(Beginning of Provided records)
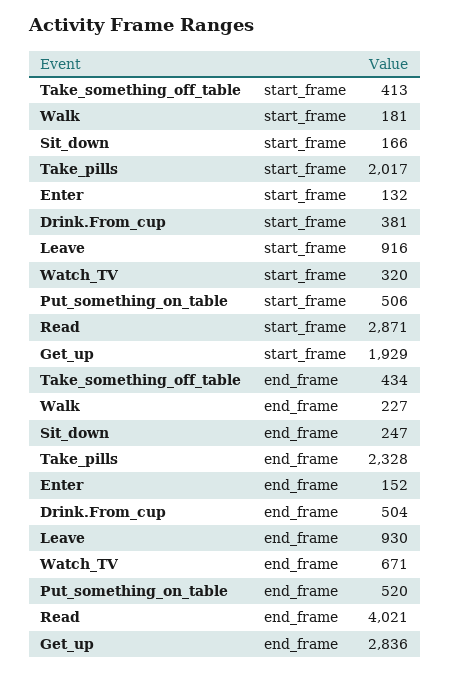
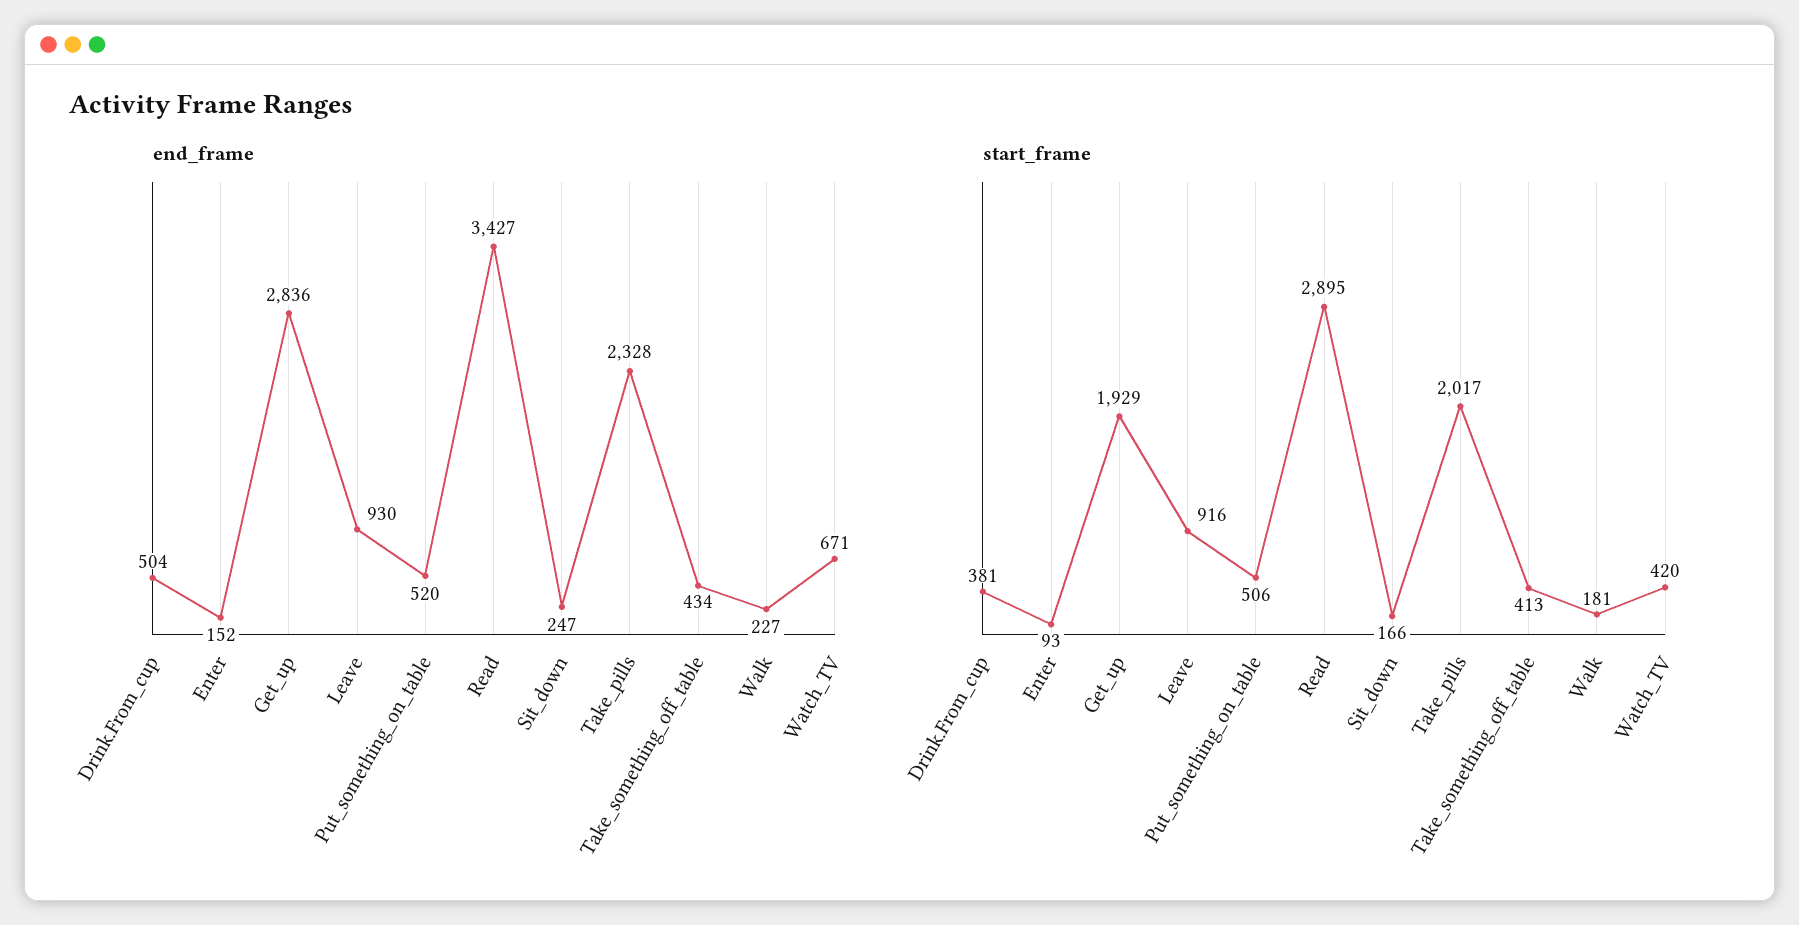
start_frame, Enter: 132 -> 93
start_frame, Watch_TV: 320 -> 420
start_frame, Read: 2871 -> 2895
end_frame, Read: 4021 -> 3427

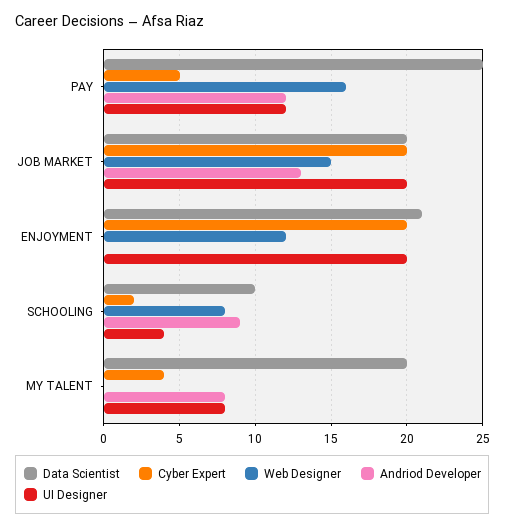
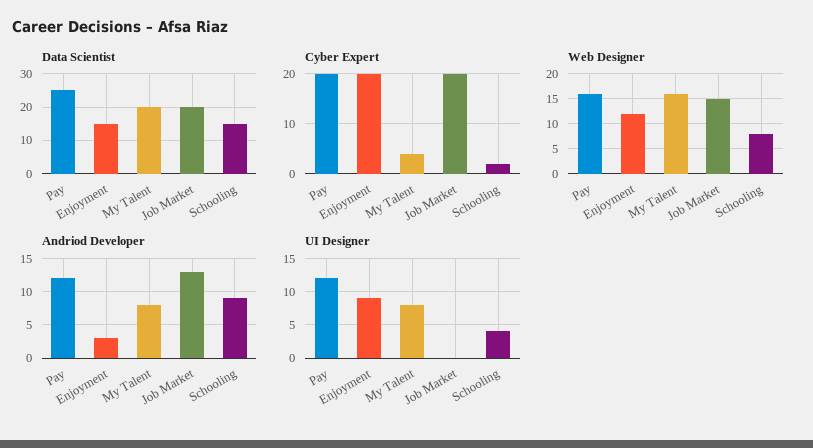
Cyber Expert, PAY: 5 -> 20
UI Designer, JOB MARKET: 20 -> 0
Data Scientist, ENJOYMENT: 21 -> 15
Andriod Developer, ENJOYMENT: 0 -> 3
UI Designer, ENJOYMENT: 20 -> 9
Data Scientist, SCHOOLING: 10 -> 15
Web Designer, MY TALENT: 0 -> 15

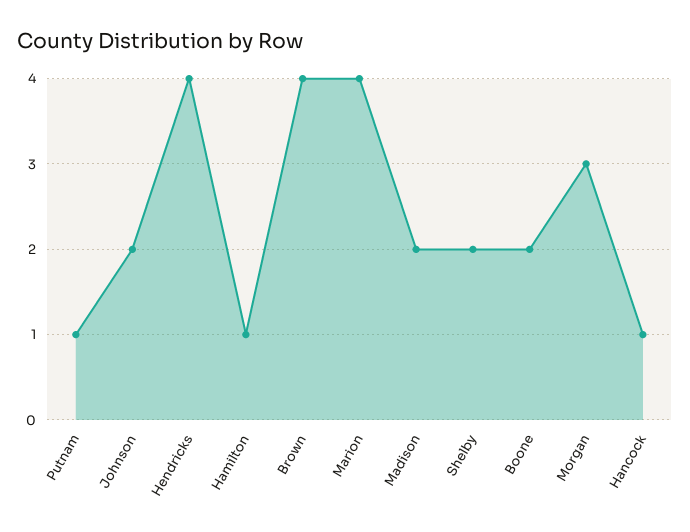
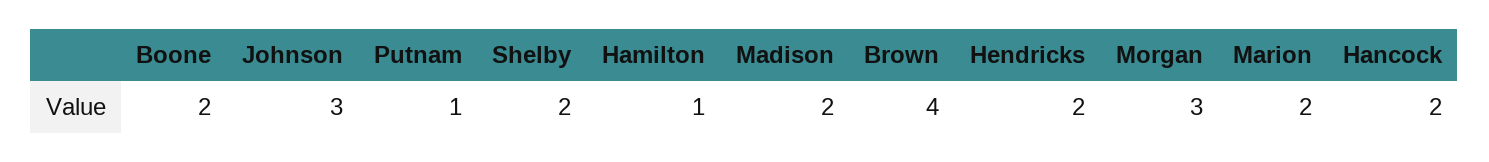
Johnson: 2 -> 3
Hendricks: 4 -> 2
Marion: 4 -> 2
Hancock: 1 -> 2

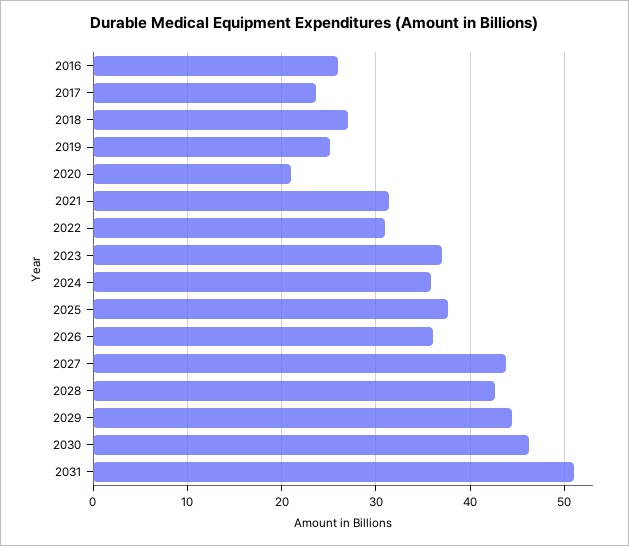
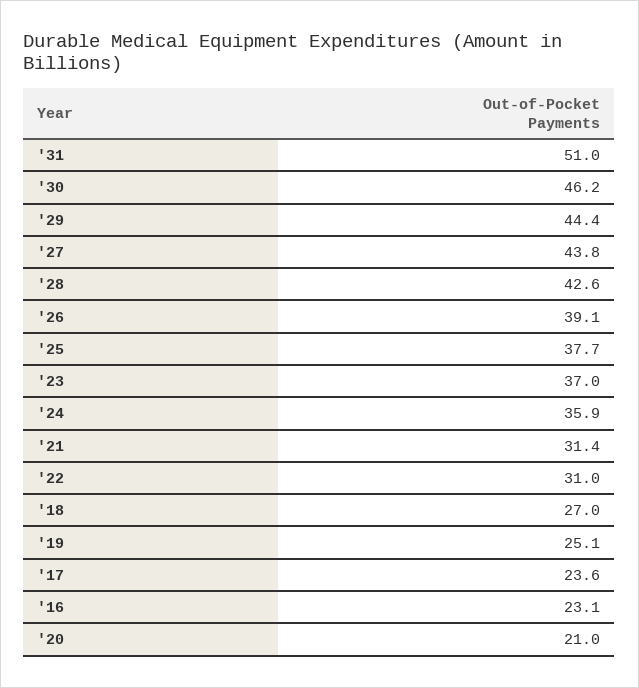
2016: 26 -> 23.1
2026: 36 -> 39.1

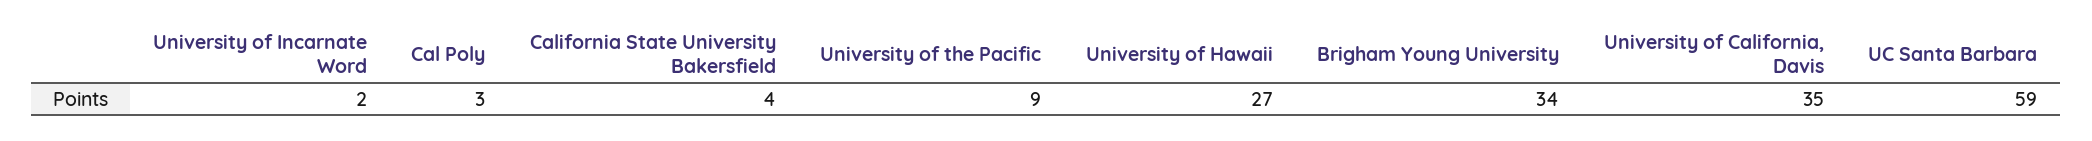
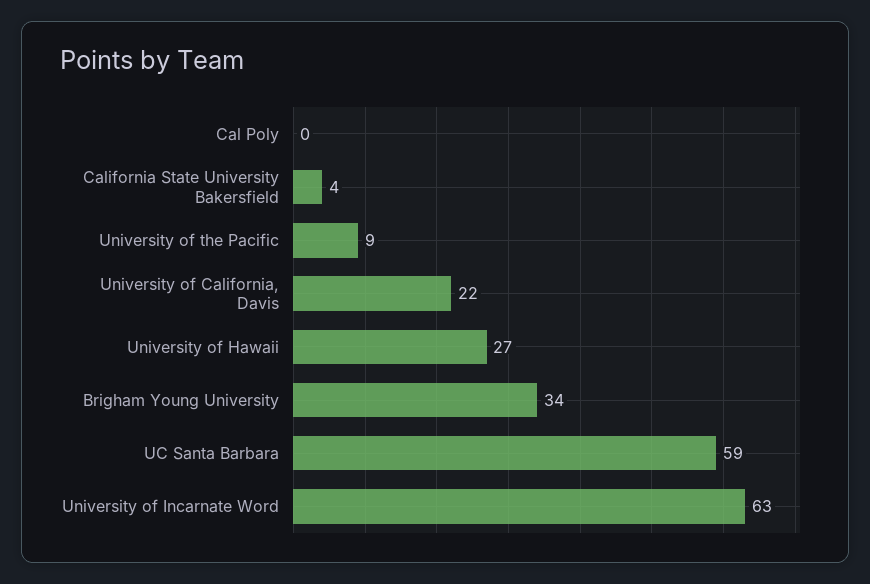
University of Incarnate Word: 2 -> 63
Cal Poly: 3 -> 0
University of California, Davis: 35 -> 22

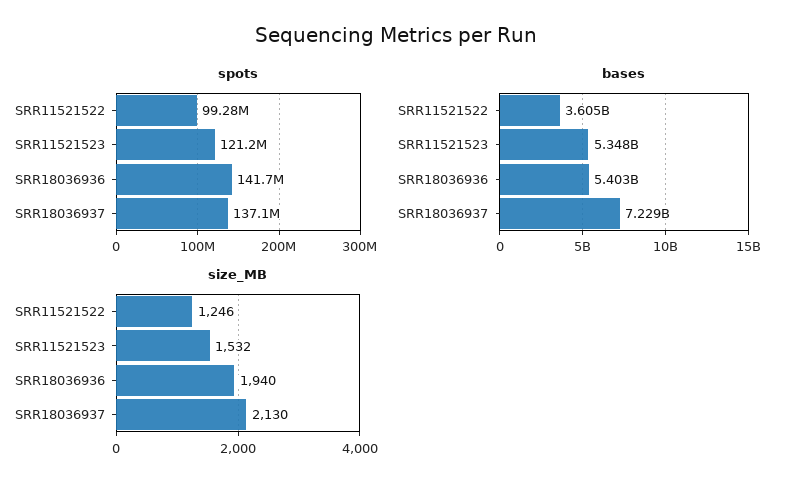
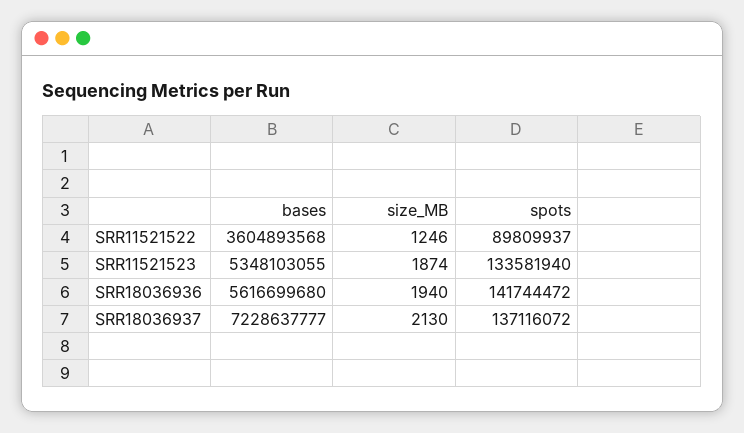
spots, SRR11521522: 99280000 -> 89809937
spots, SRR11521523: 121200000 -> 133581940
bases, SRR18036936: 5403000000 -> 5616699680
size_MB, SRR11521523: 1532 -> 1874

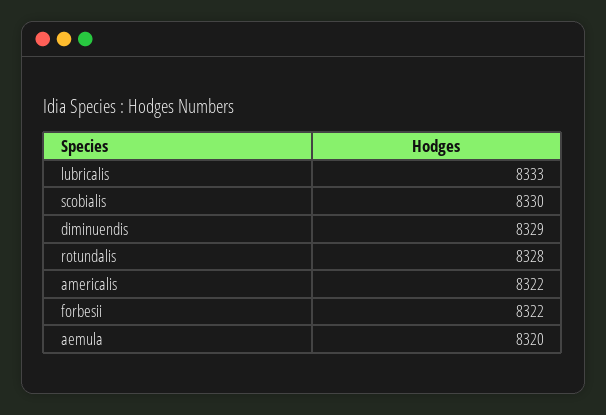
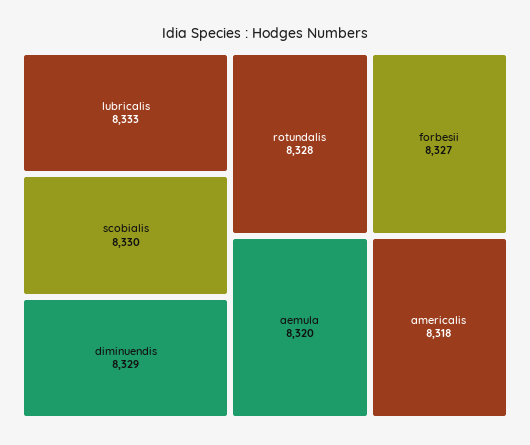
americalis: 8322 -> 8318
forbesii: 8322 -> 8327

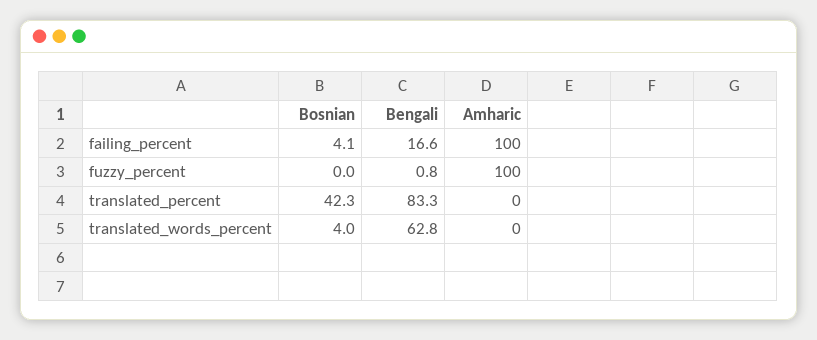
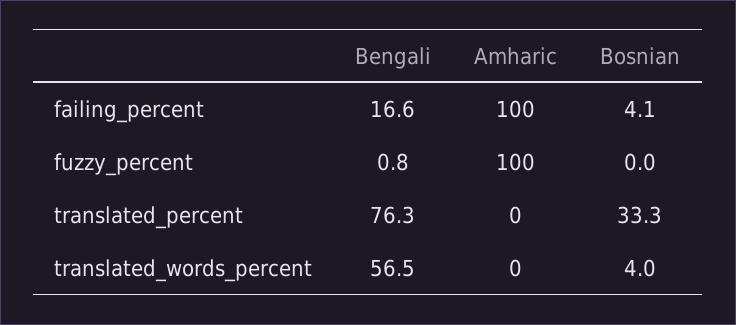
Bosnian, translated_percent: 42.3 -> 33.3
Bengali, translated_percent: 83.3 -> 76.3
Bengali, translated_words_percent: 62.8 -> 56.5

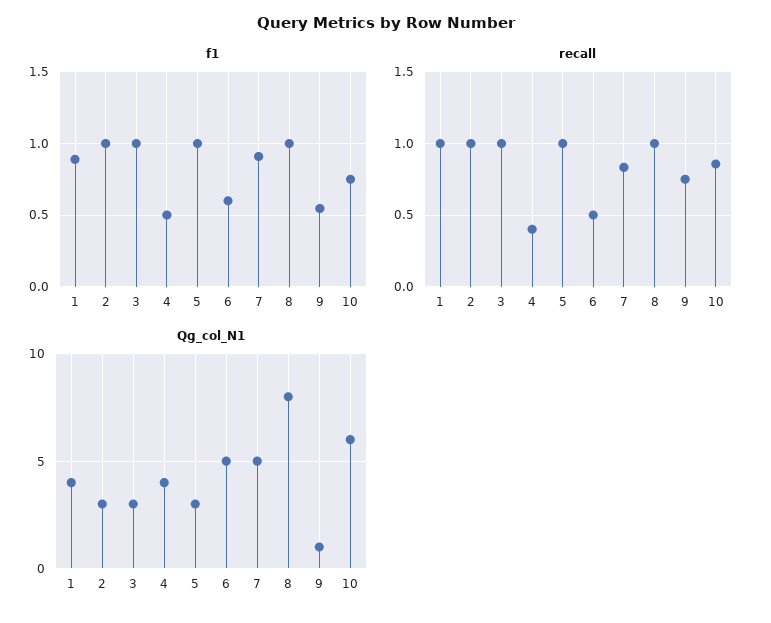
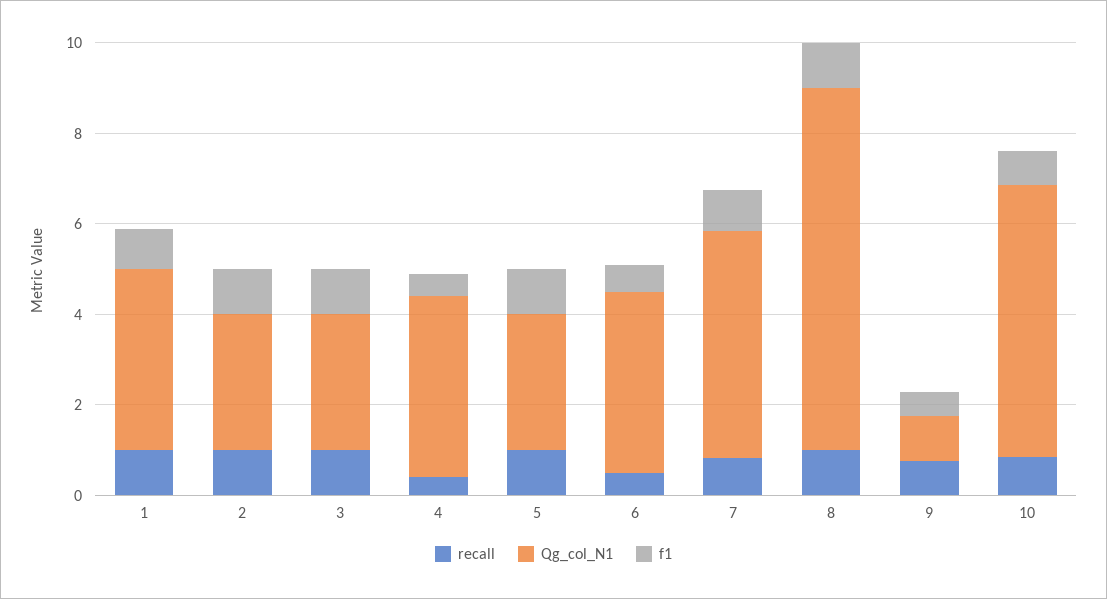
Qg_col_N1, 6: 5 -> 4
(End of Provided records)
The line containing "Cyber Expert, PAY: 5 -> 20" and every line after it, through the end of the records, are what you should retype exactly. Do not include the pictures.

§ Answer for this exercise:
Cyber Expert, PAY: 5 -> 20
UI Designer, JOB MARKET: 20 -> 0
Data Scientist, ENJOYMENT: 21 -> 15
Andriod Developer, ENJOYMENT: 0 -> 3
UI Designer, ENJOYMENT: 20 -> 9
Data Scientist, SCHOOLING: 10 -> 15
Web Designer, MY TALENT: 0 -> 15

Johnson: 2 -> 3
Hendricks: 4 -> 2
Marion: 4 -> 2
Hancock: 1 -> 2

2016: 26 -> 23.1
2026: 36 -> 39.1

University of Incarnate Word: 2 -> 63
Cal Poly: 3 -> 0
University of California, Davis: 35 -> 22

spots, SRR11521522: 99280000 -> 89809937
spots, SRR11521523: 121200000 -> 133581940
bases, SRR18036936: 5403000000 -> 5616699680
size_MB, SRR11521523: 1532 -> 1874

americalis: 8322 -> 8318
forbesii: 8322 -> 8327

Bosnian, translated_percent: 42.3 -> 33.3
Bengali, translated_percent: 83.3 -> 76.3
Bengali, translated_words_percent: 62.8 -> 56.5

Qg_col_N1, 6: 5 -> 4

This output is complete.